Regenerative practices as conservation
Regenerative agriculture, when guided by science, can reduce these trade-offs. Practices that enhance root health, restore soil carbon, and improve water infiltration reduce the need to clear new land. That keeps biodiversity intact, preserves migration corridors for wildlife, and minimizes conflict between farmers and nature.
Dr. Bergvinson points out that improving photosynthetic efficiency creates a virtuous cycle: stronger roots feed sugars into the soil, strengthening the microbiome that in turn supports the plant. In this way, farmers increase yields without cutting deeper into conservation areas. These are the kinds of systemic gains that connect conservation and agriculture beneath the surface.

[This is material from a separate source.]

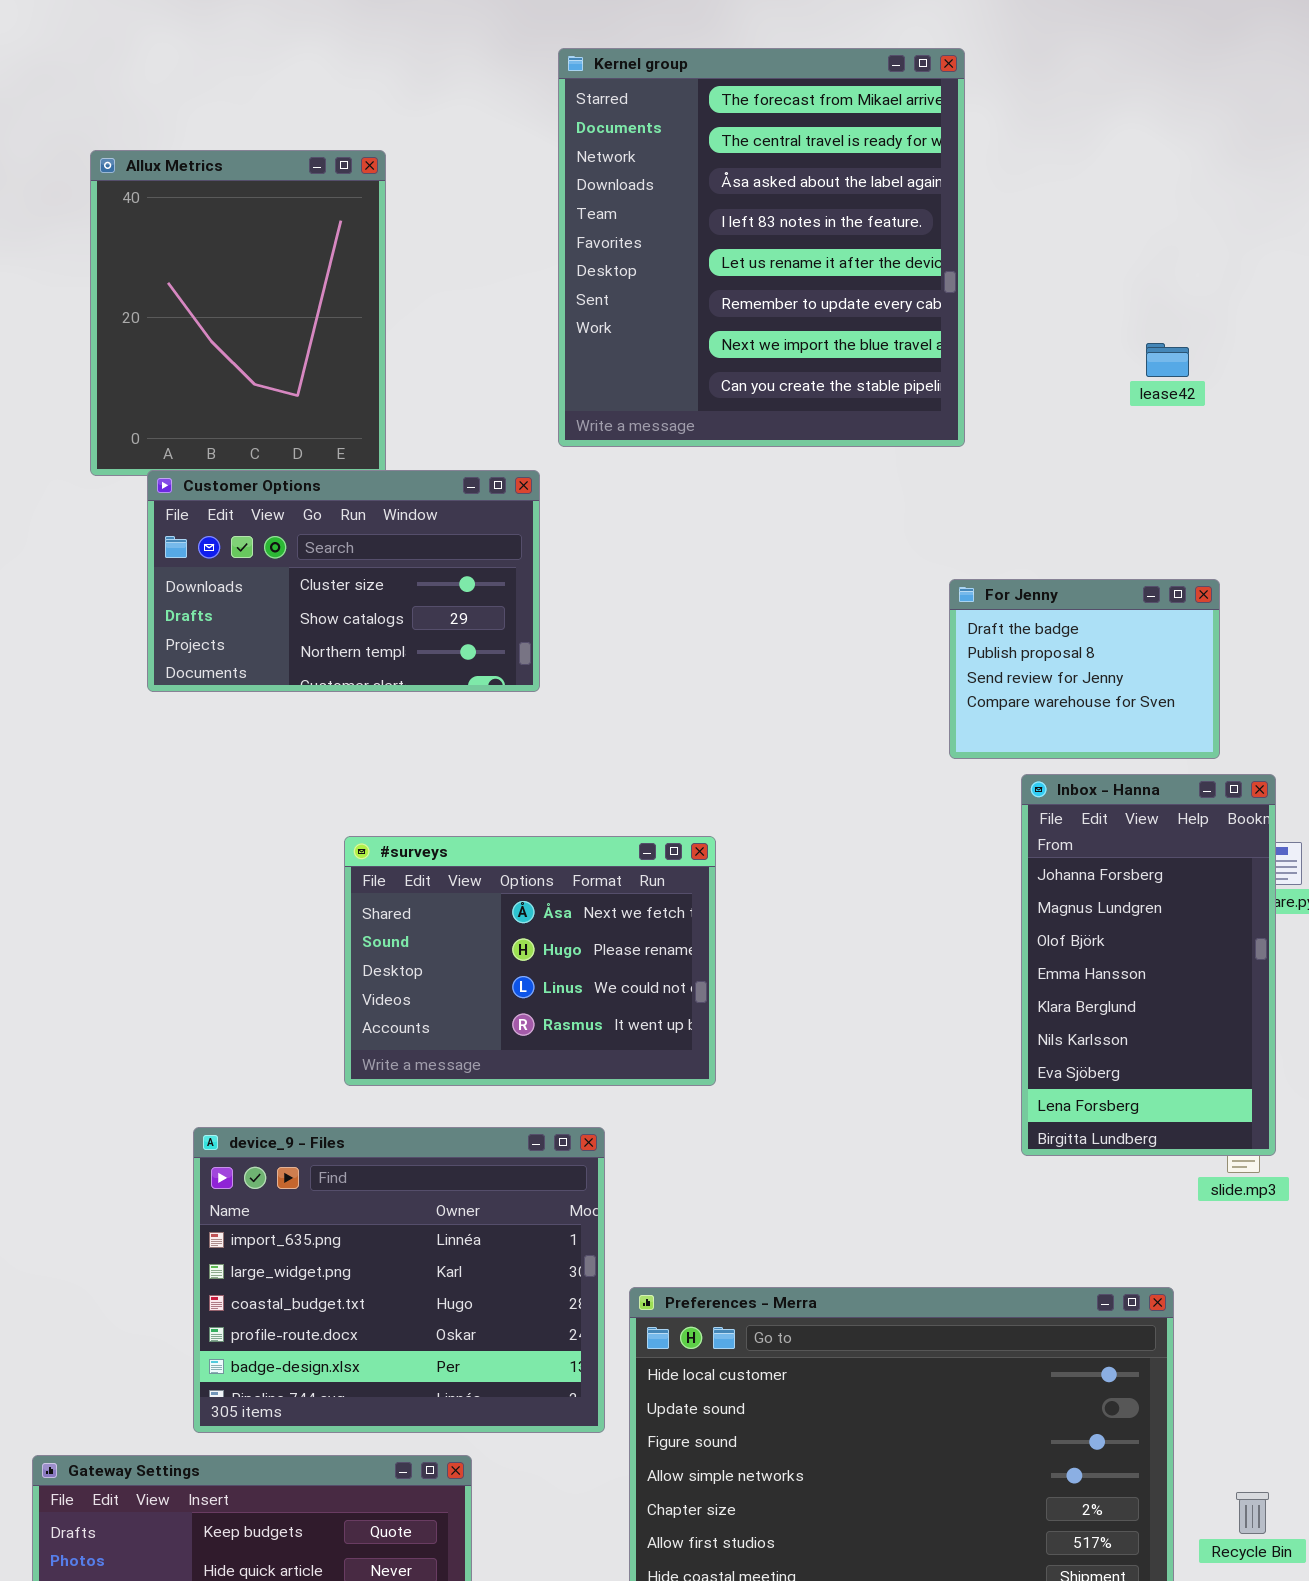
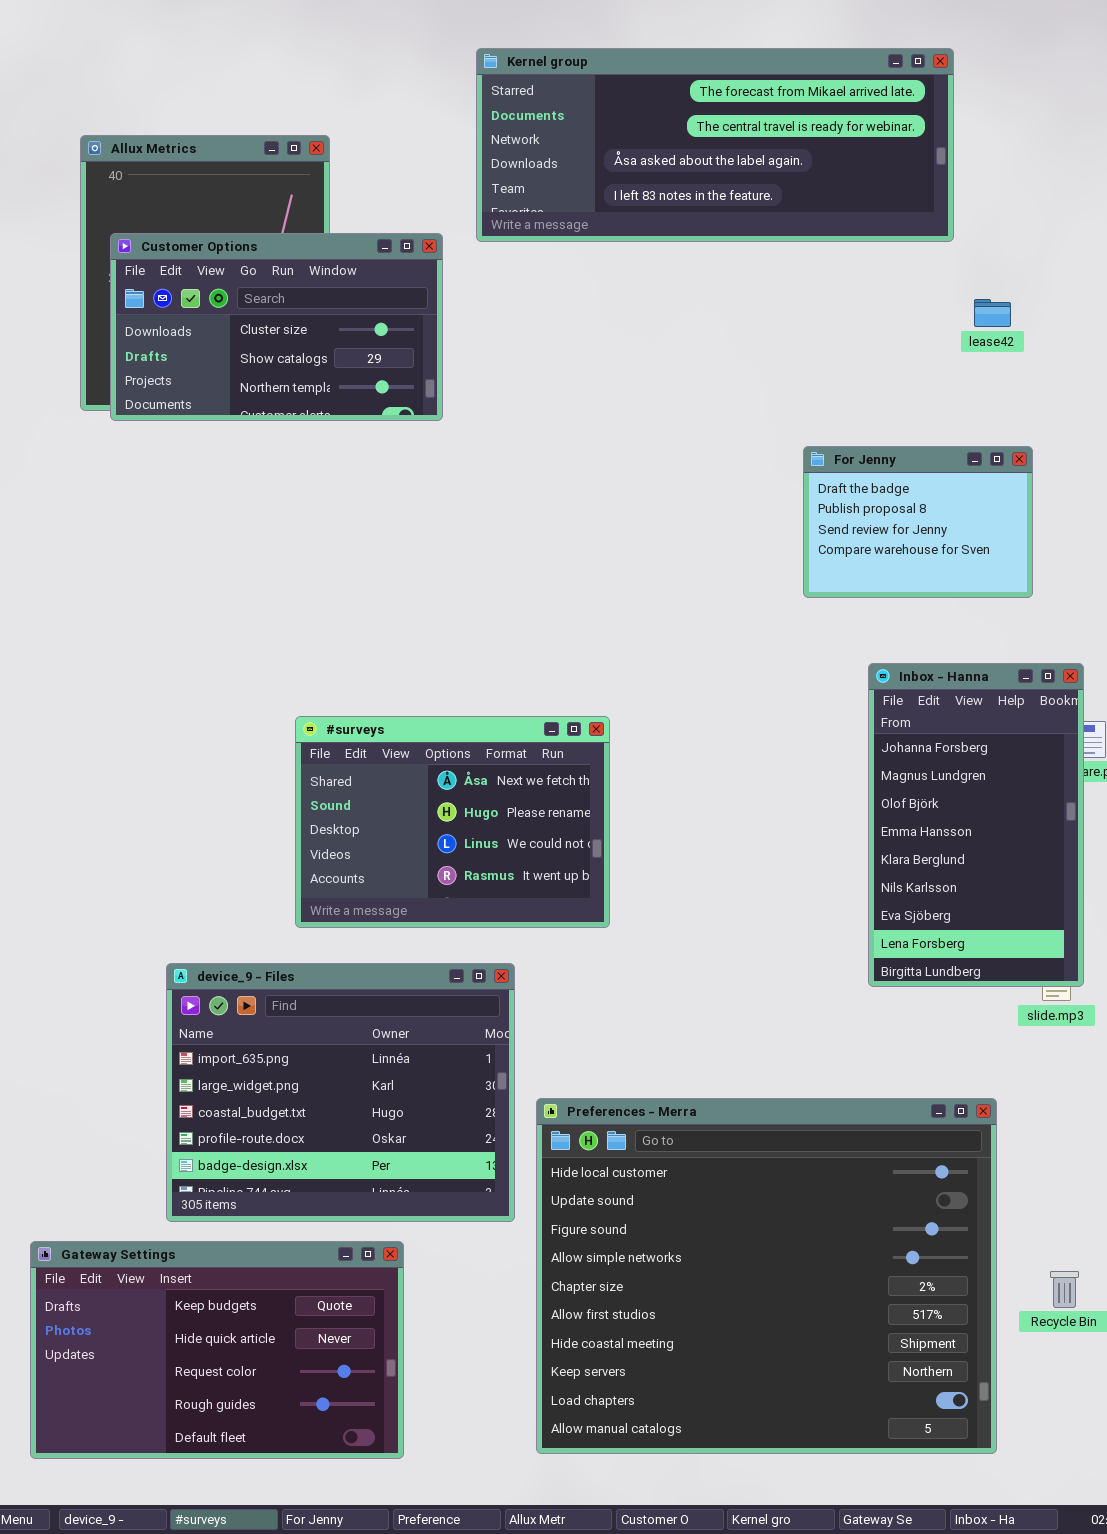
Kernel group: [558,48,965,447] -> [476,48,954,242], resized
Customer Options: [147,470,540,692] -> [110,233,443,421], moved
For Jenny: [949,579,1220,759] -> [803,446,1033,598], moved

Managing the unavoidable trade-offs
Human–wildlife conflict in East Africa illustrates these trade-offs clearly. In Tanzania’s Serengeti region, elephants raiding maize fields can wipe out a family’s livelihood in a single night. Farmers respond with fences, which protect crops but also block wildlife migration. Solutions that allow for corridors or land-sharing arrangements are complex, but they point to the kind of planning needed if conservation and agriculture are to coexist at a landscape scale.

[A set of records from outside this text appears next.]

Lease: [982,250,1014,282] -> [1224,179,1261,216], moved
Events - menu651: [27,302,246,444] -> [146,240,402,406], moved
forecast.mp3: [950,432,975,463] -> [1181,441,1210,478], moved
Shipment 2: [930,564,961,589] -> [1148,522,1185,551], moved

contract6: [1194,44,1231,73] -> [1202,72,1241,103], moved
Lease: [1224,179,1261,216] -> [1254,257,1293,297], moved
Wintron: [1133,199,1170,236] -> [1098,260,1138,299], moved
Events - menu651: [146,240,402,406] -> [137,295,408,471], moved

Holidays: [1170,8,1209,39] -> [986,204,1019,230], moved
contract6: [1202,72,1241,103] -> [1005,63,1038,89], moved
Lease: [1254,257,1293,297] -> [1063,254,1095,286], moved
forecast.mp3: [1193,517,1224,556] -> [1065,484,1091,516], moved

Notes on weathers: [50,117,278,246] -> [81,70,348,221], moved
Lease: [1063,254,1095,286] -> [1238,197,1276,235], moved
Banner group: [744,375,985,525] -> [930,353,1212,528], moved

The IUCN report warns against one-size-fits-all prescriptions. What works in the Serengeti will not work in semi-arid Kenya, and what helps protect cranes along Korea’s rice paddies may not translate to coffee agroforestry in Uganda. Policies and practices must be tailored, grounded in local context, and guided by both ecological and social realities.
Economics and the cost of conservation
Behind every conservation-versus-agriculture debate lies an economic calculation. Conservation is expensive, and land is under constant pressure. Gadsden pointed to conservancies in Kenya that have had to sell parcels for farming in order to finance their broader conservation goals. Meanwhile, global agricultural subsidies continue to favor practices that harm biodiversity rather than reward those that sustain it. Reforming these policies is essential if we want to shift the balance.

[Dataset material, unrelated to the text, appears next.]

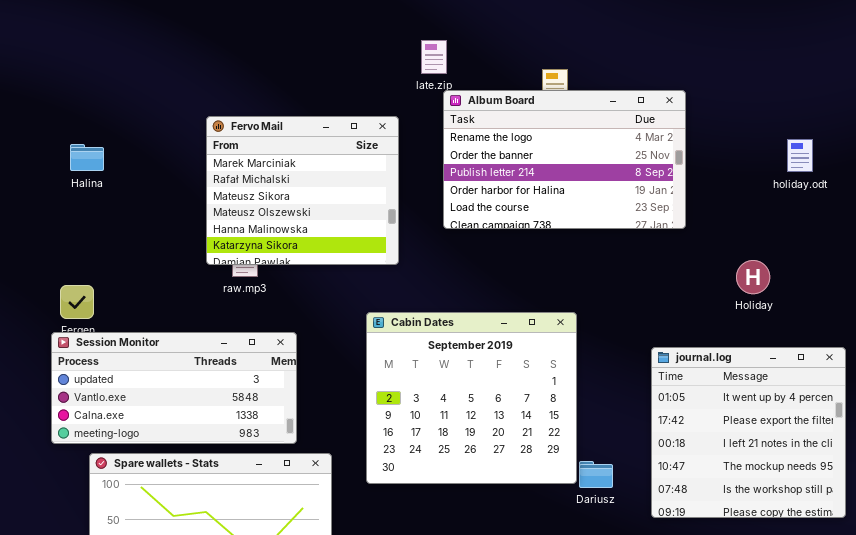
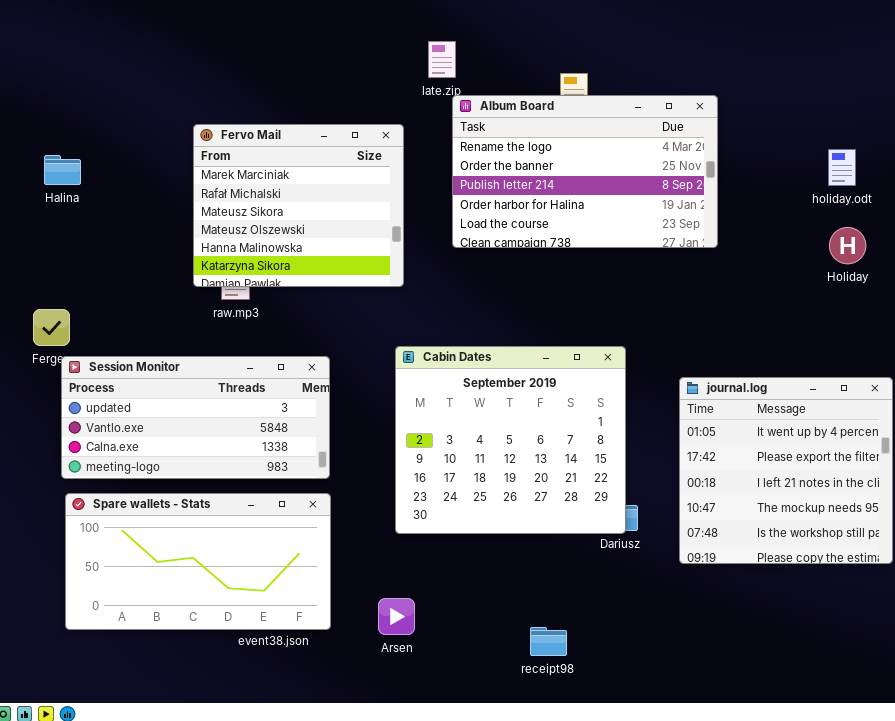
Holiday: [736,260,770,294] -> [829,227,866,264], moved
Cabin Dates: [366,312,577,484] -> [395,346,626,534], moved
Session Monitor: [51,332,297,444] -> [61,356,330,479], moved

Toward system-level solutions
The way forward may seem complex, but several priorities are clear. Strengthening soil health can boost yields and reduce pressure to clear new land. Protecting irreplaceable habitats and species must remain non-negotiable. Policies should align agricultural incentives with conservation outcomes, and communities must be engaged in designing the trade-offs they are asked to live with.
Agriculture and conservation may not always coexist on the same parcel, but at the scale of landscapes and systems, they can be balanced. Doing so requires more than slogans. It requires acknowledging the complexity, facing the costs, and investing in approaches that nourish both people and the planet.